• **Task inputs**
-- -- --

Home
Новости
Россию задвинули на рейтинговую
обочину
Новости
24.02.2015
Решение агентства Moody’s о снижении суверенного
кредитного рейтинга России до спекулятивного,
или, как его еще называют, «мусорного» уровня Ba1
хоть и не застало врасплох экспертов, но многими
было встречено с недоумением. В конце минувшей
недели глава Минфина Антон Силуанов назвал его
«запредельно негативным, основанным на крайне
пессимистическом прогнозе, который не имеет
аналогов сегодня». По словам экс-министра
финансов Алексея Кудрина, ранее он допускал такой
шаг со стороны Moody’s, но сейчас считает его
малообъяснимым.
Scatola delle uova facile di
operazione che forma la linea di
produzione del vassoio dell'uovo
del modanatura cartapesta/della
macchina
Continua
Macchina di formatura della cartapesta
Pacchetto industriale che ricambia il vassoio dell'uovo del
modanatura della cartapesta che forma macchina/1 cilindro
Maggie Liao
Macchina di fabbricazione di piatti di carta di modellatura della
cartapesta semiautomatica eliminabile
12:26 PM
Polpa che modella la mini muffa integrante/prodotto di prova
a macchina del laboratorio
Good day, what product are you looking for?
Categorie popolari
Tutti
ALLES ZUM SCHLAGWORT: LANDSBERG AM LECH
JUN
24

-- -- --

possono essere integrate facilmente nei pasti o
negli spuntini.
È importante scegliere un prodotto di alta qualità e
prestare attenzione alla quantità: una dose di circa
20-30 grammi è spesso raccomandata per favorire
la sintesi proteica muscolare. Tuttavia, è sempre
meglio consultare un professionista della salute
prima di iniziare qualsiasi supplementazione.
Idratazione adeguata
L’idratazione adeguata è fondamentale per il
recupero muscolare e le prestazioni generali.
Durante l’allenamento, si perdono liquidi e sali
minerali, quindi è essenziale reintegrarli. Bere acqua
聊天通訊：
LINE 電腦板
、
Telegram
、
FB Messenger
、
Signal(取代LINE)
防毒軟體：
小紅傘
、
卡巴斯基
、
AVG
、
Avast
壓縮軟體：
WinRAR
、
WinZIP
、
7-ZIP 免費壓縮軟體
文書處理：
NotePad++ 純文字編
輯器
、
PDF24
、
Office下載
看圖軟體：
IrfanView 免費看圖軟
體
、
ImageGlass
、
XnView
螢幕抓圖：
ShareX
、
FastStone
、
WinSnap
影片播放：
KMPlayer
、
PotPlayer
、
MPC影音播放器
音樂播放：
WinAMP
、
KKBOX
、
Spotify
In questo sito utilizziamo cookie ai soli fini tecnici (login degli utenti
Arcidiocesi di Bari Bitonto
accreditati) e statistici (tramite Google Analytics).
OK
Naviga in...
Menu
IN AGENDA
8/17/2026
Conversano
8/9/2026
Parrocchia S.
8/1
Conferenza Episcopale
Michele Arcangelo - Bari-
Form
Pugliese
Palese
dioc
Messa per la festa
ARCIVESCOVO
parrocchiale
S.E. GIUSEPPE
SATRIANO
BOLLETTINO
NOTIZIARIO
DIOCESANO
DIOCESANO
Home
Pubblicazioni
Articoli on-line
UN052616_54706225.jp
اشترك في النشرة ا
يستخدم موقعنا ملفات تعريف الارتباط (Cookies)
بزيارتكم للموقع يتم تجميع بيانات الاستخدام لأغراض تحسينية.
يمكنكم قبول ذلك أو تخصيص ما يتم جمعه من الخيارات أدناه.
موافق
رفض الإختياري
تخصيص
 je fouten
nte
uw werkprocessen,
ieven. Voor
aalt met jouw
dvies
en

-- -- --

• **Your task**
Every line above in which the word "prodotto" is present must be copied into the answer.

• **Task answer**
Polpa che modella la mini muffa integrante/prodotto di prova
È importante scegliere un prodotto di alta qualità e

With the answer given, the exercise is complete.